Personal information
- Date of birth: 27 June 1916
- Date of death: 24 January 1998 (aged 81)
- Position: Defender

International career
- Years: Team / Apps / (Gls)
- 1937–1946: Netherlands / 8 / (0)
- Pitcher, infielder

Member of the Netherlands

Baseball Hall of Fame
- Induction: 1983

= Cor Wilders =

Dutch athlete (1916–1998)

Cornelis "'Cor" 'Wilders (27 June 1916 - 24 January 1998) was a Dutch baseball and association football player.
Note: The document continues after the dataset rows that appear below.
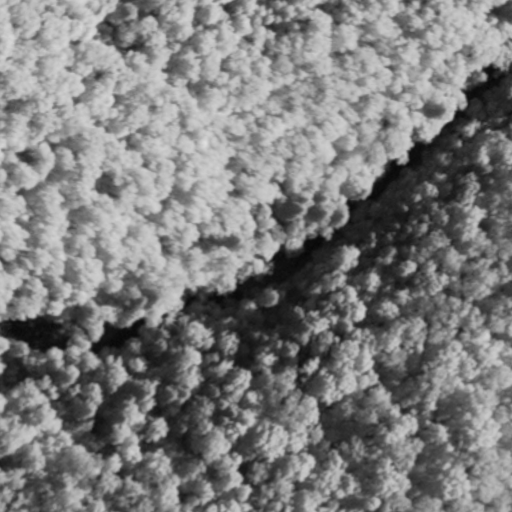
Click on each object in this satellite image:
road: (251, 379)
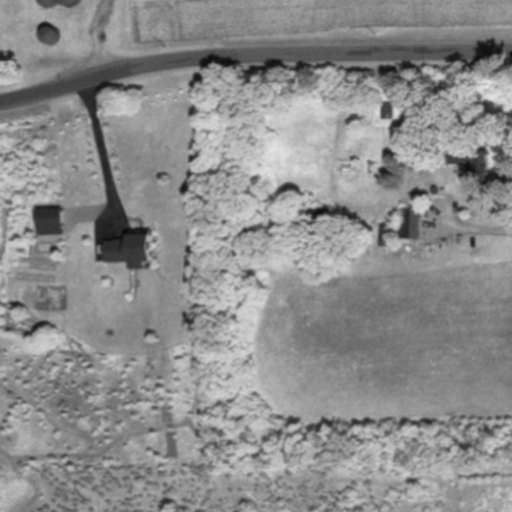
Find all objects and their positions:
crop: (301, 22)
road: (101, 34)
road: (253, 51)
road: (100, 149)
road: (477, 225)
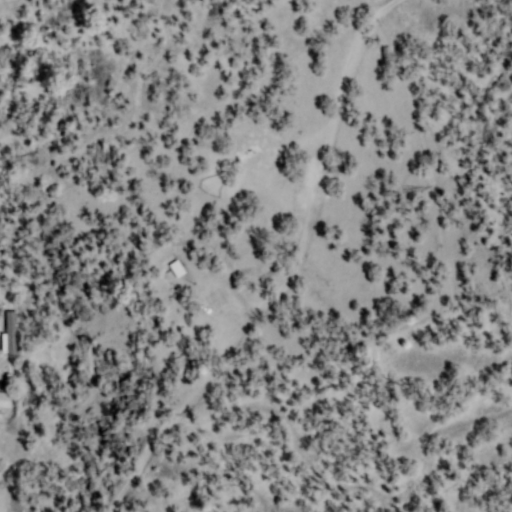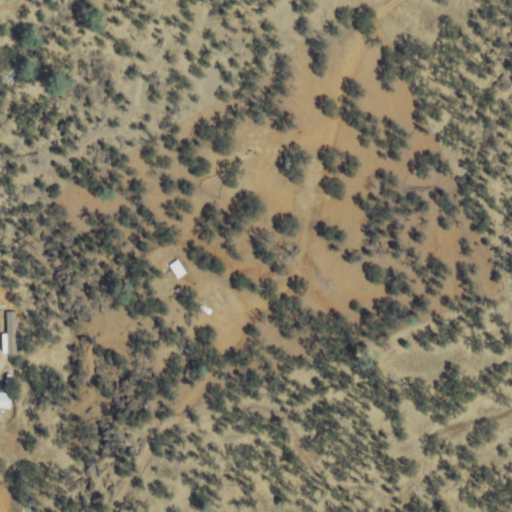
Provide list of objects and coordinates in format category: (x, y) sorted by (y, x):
building: (177, 268)
building: (173, 270)
building: (10, 336)
building: (11, 336)
building: (8, 382)
building: (4, 400)
building: (6, 402)
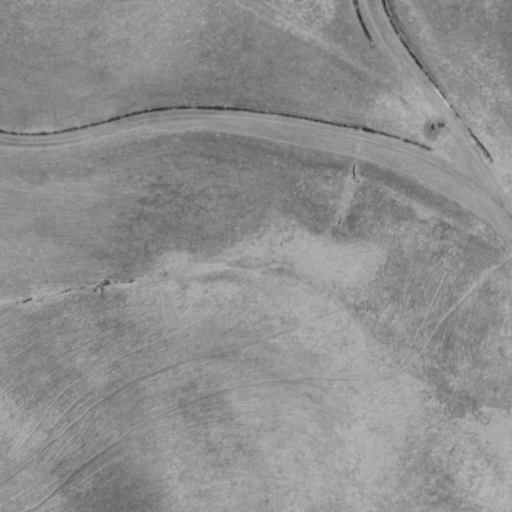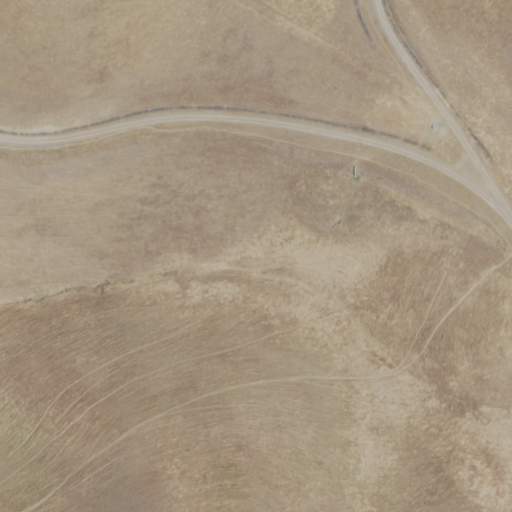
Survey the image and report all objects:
road: (436, 121)
road: (252, 124)
road: (469, 133)
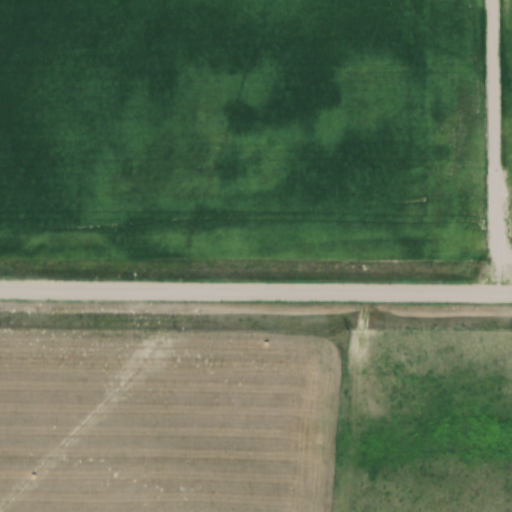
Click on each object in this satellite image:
road: (256, 292)
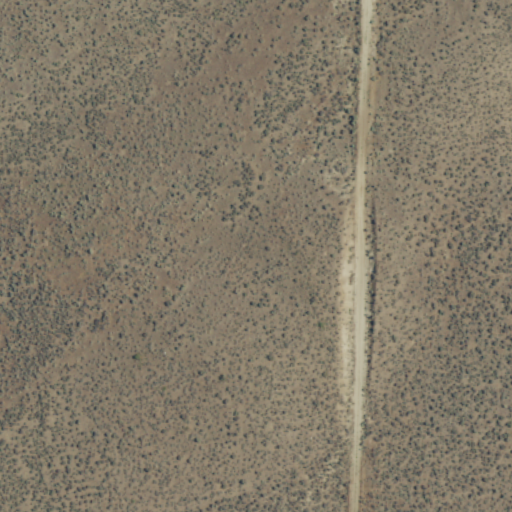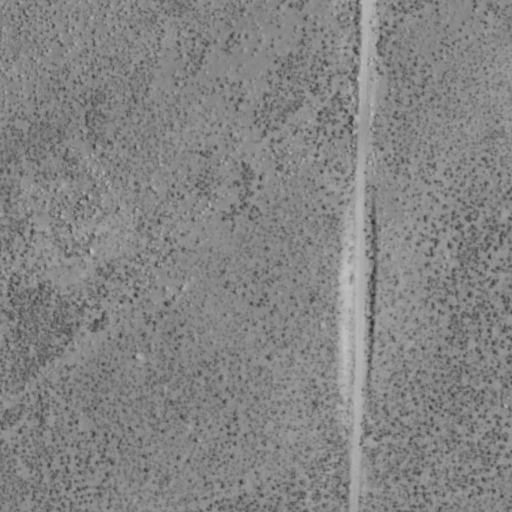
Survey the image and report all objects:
crop: (442, 421)
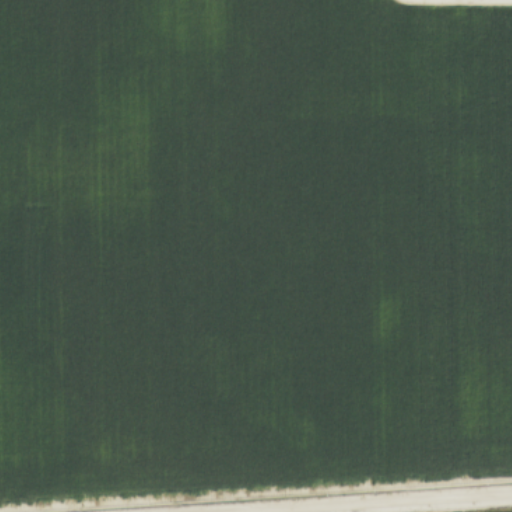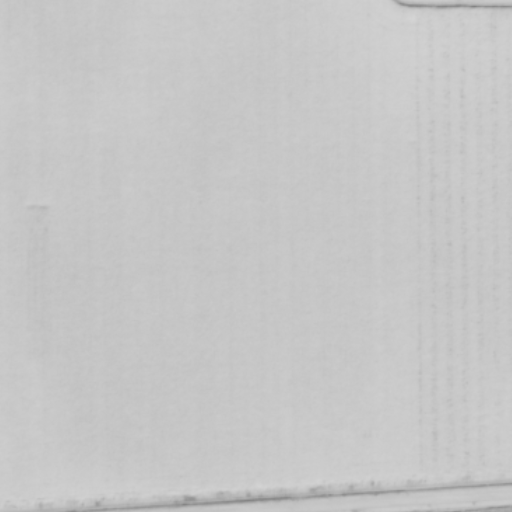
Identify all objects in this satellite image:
crop: (256, 255)
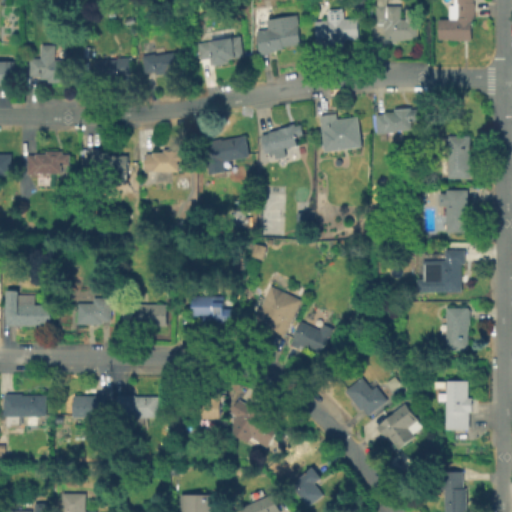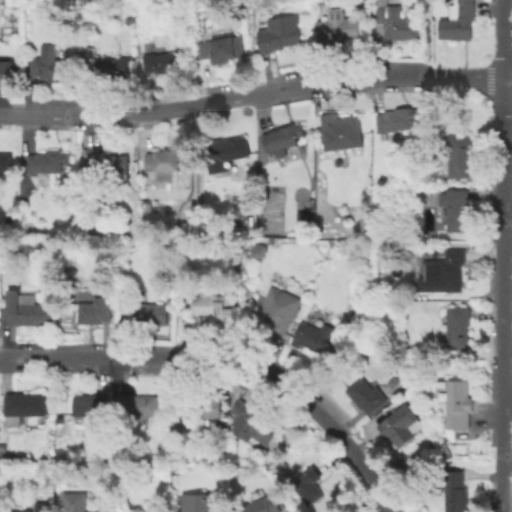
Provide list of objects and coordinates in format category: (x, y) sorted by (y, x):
building: (457, 20)
building: (395, 21)
building: (455, 21)
building: (397, 23)
building: (336, 26)
building: (337, 28)
building: (278, 33)
building: (279, 33)
road: (504, 40)
building: (220, 49)
building: (222, 49)
building: (163, 61)
building: (161, 62)
building: (52, 64)
building: (47, 65)
building: (109, 67)
building: (112, 68)
building: (6, 70)
building: (6, 72)
road: (255, 95)
building: (394, 119)
building: (397, 119)
building: (338, 131)
building: (341, 132)
building: (282, 136)
building: (278, 139)
building: (223, 151)
building: (224, 152)
building: (457, 155)
building: (457, 155)
building: (163, 159)
building: (166, 159)
building: (47, 161)
building: (5, 162)
building: (7, 163)
building: (109, 163)
building: (48, 164)
building: (109, 164)
building: (456, 208)
building: (452, 210)
building: (302, 218)
building: (443, 270)
building: (444, 272)
building: (109, 290)
road: (504, 295)
building: (212, 307)
building: (208, 308)
building: (275, 308)
building: (25, 309)
building: (94, 309)
building: (278, 309)
building: (25, 310)
building: (93, 310)
building: (145, 312)
building: (143, 314)
building: (458, 326)
building: (456, 328)
building: (311, 334)
building: (310, 335)
road: (228, 364)
building: (364, 395)
building: (366, 395)
building: (89, 403)
building: (455, 403)
building: (23, 404)
building: (25, 404)
building: (87, 404)
building: (137, 404)
building: (456, 404)
building: (137, 405)
building: (206, 405)
building: (252, 421)
building: (250, 423)
building: (398, 425)
building: (396, 429)
building: (174, 470)
building: (309, 485)
building: (307, 486)
building: (453, 490)
building: (456, 491)
building: (72, 502)
building: (74, 502)
building: (194, 502)
building: (195, 502)
building: (260, 505)
building: (262, 505)
building: (29, 508)
building: (33, 508)
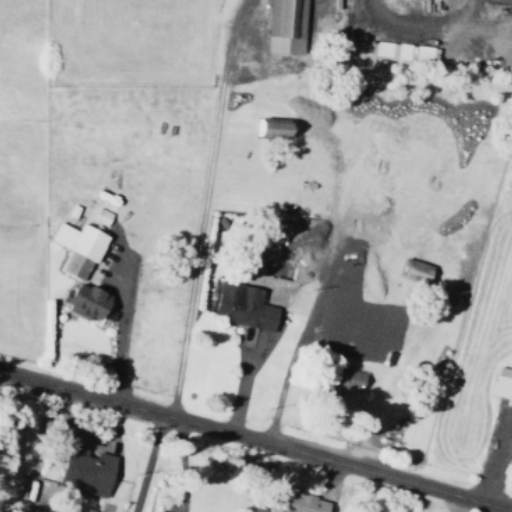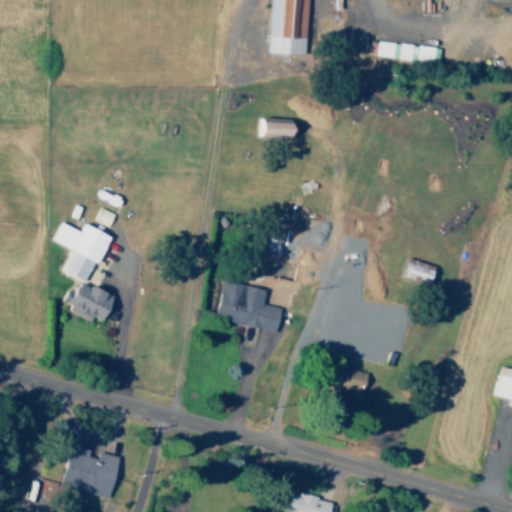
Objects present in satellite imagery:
building: (280, 27)
building: (264, 128)
building: (101, 216)
building: (78, 247)
building: (417, 269)
building: (86, 300)
building: (243, 305)
building: (350, 378)
building: (500, 384)
road: (253, 440)
road: (149, 464)
building: (87, 470)
building: (302, 503)
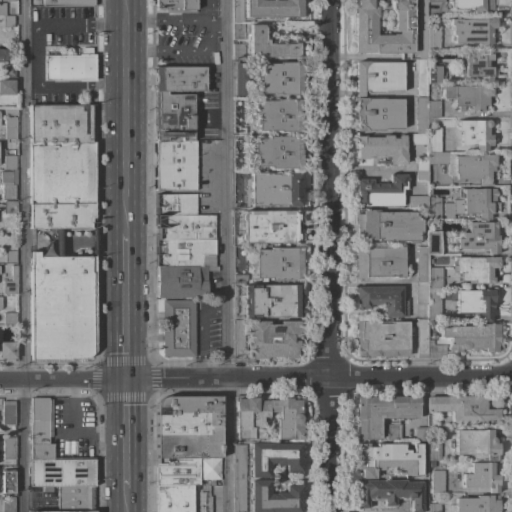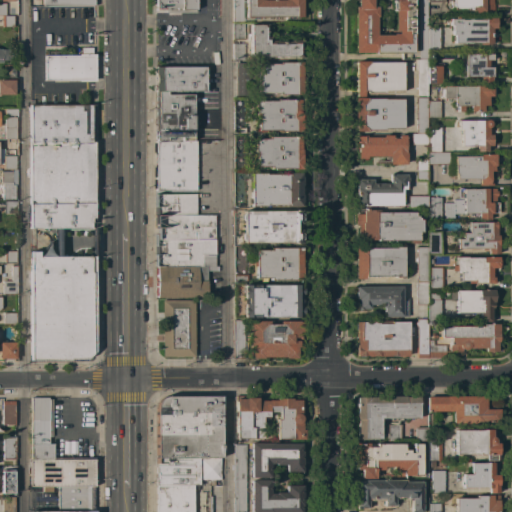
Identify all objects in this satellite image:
building: (6, 0)
building: (434, 0)
building: (66, 2)
building: (66, 2)
building: (174, 5)
building: (471, 5)
building: (472, 5)
building: (176, 6)
building: (271, 8)
building: (272, 8)
building: (2, 9)
road: (211, 10)
building: (236, 10)
building: (238, 11)
building: (4, 16)
building: (7, 21)
road: (168, 21)
road: (218, 21)
building: (381, 26)
building: (383, 26)
building: (421, 29)
building: (471, 30)
building: (238, 31)
building: (469, 31)
building: (430, 38)
building: (432, 38)
building: (266, 44)
building: (270, 44)
road: (181, 51)
building: (238, 51)
road: (36, 53)
building: (3, 54)
building: (474, 65)
building: (70, 66)
building: (477, 66)
building: (67, 67)
building: (7, 70)
building: (434, 73)
building: (376, 77)
building: (377, 77)
building: (420, 77)
building: (278, 78)
building: (279, 78)
building: (179, 79)
building: (238, 79)
building: (241, 79)
building: (6, 86)
building: (6, 86)
road: (397, 92)
road: (343, 94)
road: (358, 94)
building: (468, 96)
building: (465, 97)
building: (431, 109)
building: (433, 109)
road: (125, 111)
building: (375, 114)
building: (376, 114)
building: (419, 114)
building: (276, 115)
building: (420, 115)
building: (268, 116)
building: (174, 117)
building: (175, 125)
building: (9, 127)
building: (8, 128)
road: (383, 131)
building: (474, 133)
building: (473, 134)
building: (418, 139)
building: (433, 139)
building: (380, 147)
building: (382, 147)
building: (433, 147)
building: (269, 152)
building: (275, 152)
building: (437, 158)
building: (7, 161)
building: (174, 165)
building: (59, 166)
building: (61, 167)
building: (472, 167)
building: (475, 168)
road: (369, 169)
building: (421, 169)
building: (8, 184)
building: (266, 189)
building: (273, 189)
building: (378, 191)
building: (381, 192)
building: (417, 201)
building: (476, 201)
building: (473, 203)
building: (9, 207)
building: (433, 208)
building: (267, 226)
building: (385, 226)
building: (386, 226)
building: (266, 227)
building: (182, 232)
building: (478, 236)
building: (479, 236)
building: (59, 241)
building: (433, 243)
building: (180, 246)
road: (227, 255)
road: (329, 255)
building: (9, 256)
road: (23, 256)
building: (268, 262)
building: (376, 262)
building: (377, 262)
building: (276, 263)
building: (419, 263)
building: (421, 264)
building: (474, 268)
building: (475, 268)
building: (435, 277)
building: (180, 281)
building: (11, 282)
building: (421, 293)
building: (418, 294)
building: (378, 299)
building: (382, 299)
building: (266, 300)
road: (124, 301)
building: (267, 301)
building: (473, 302)
building: (474, 302)
building: (61, 306)
building: (59, 307)
building: (433, 308)
building: (9, 318)
building: (176, 328)
building: (178, 333)
road: (202, 333)
building: (469, 337)
building: (379, 338)
building: (381, 338)
building: (421, 338)
building: (238, 339)
building: (271, 339)
building: (275, 339)
building: (464, 339)
building: (424, 341)
building: (7, 350)
traffic signals: (124, 379)
road: (255, 379)
building: (461, 407)
building: (464, 408)
building: (6, 412)
building: (8, 412)
building: (379, 413)
building: (383, 415)
building: (266, 417)
building: (267, 418)
road: (78, 427)
building: (187, 427)
building: (40, 428)
building: (0, 431)
building: (391, 431)
building: (421, 434)
road: (124, 435)
building: (474, 442)
building: (476, 443)
building: (6, 447)
building: (8, 447)
building: (433, 448)
building: (185, 452)
building: (274, 457)
building: (272, 458)
building: (385, 459)
building: (388, 459)
building: (57, 465)
building: (186, 471)
building: (61, 473)
building: (481, 477)
building: (236, 478)
building: (238, 478)
building: (479, 478)
building: (5, 481)
building: (435, 481)
building: (436, 482)
building: (9, 484)
building: (387, 492)
building: (388, 492)
building: (174, 498)
building: (272, 498)
building: (274, 498)
building: (75, 499)
road: (124, 501)
building: (5, 504)
building: (7, 504)
building: (474, 504)
building: (477, 504)
building: (433, 507)
building: (47, 508)
building: (70, 511)
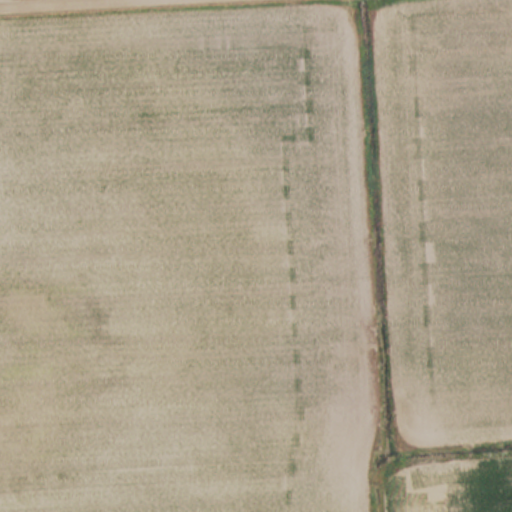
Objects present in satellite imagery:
road: (18, 0)
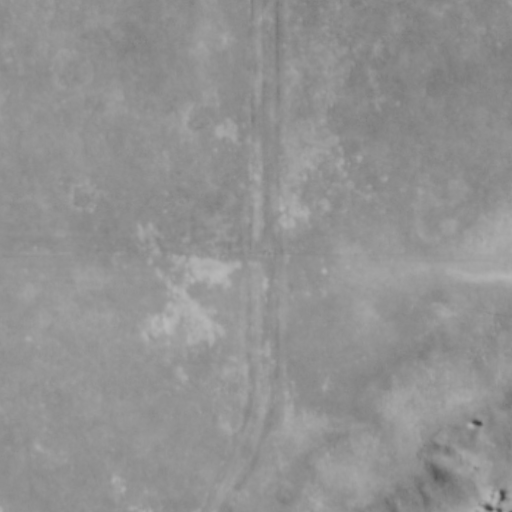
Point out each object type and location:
road: (268, 260)
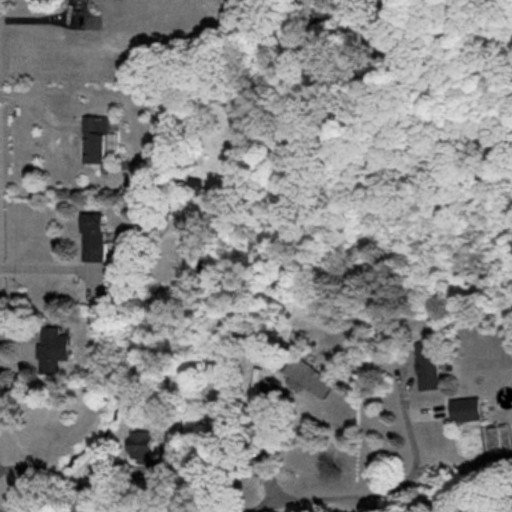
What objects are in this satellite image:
building: (97, 139)
building: (92, 237)
road: (54, 270)
building: (52, 349)
building: (428, 366)
building: (309, 378)
building: (465, 409)
building: (146, 454)
road: (267, 461)
road: (52, 474)
road: (382, 490)
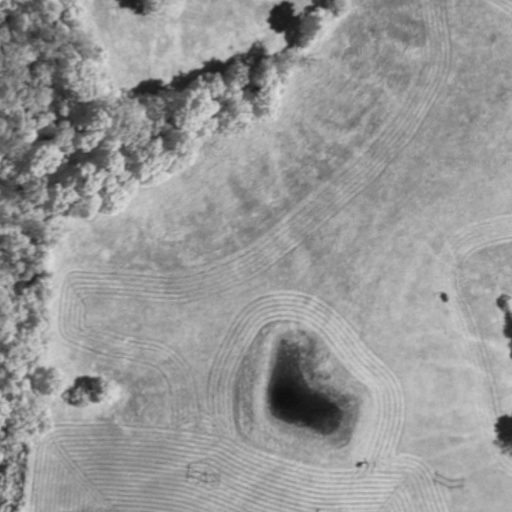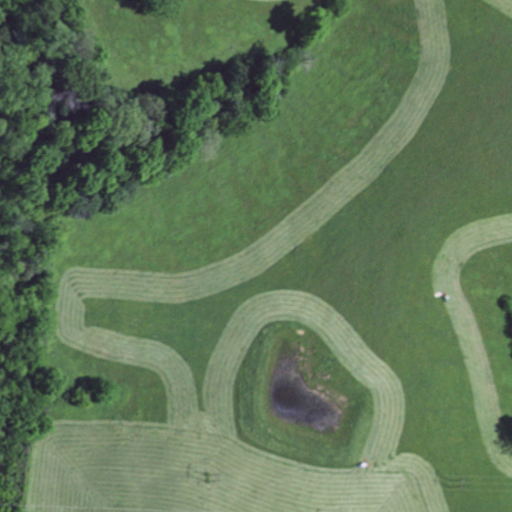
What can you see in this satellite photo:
power tower: (207, 477)
power tower: (451, 481)
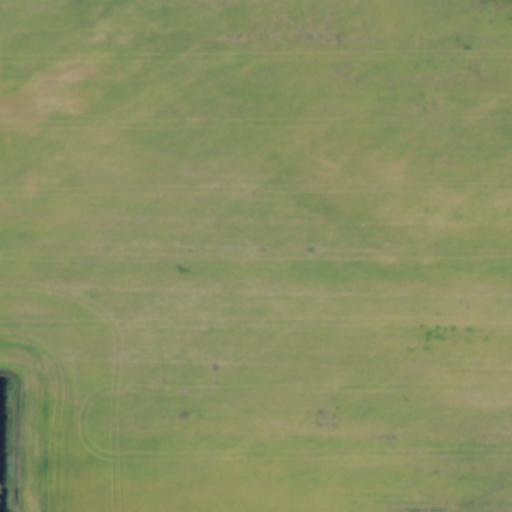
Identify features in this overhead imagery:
park: (9, 438)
As a footballer, Wilders played in eight matches for the Netherlands national football team from 1937 to 1946. He scored an own goal in a blowout loss to Belgium in 1940.

Wilders played baseball as a pitcher for Blauw-Wit Amsterdam and for the Netherlands national baseball team, becoming one of only three known athletes to represent the country in both baseball and football (the other two being Joop Odenthal and Henk Schijvenaar). He played second base for the Netherlands at the 1937 World Exhibition Games in Paris, where they took the championship.

After his playing career, he became the baseball manager of VVGA in Amsterdam in 1959.

Wilders was inducted into the Netherlands Baseball Hall of Fame in 1983.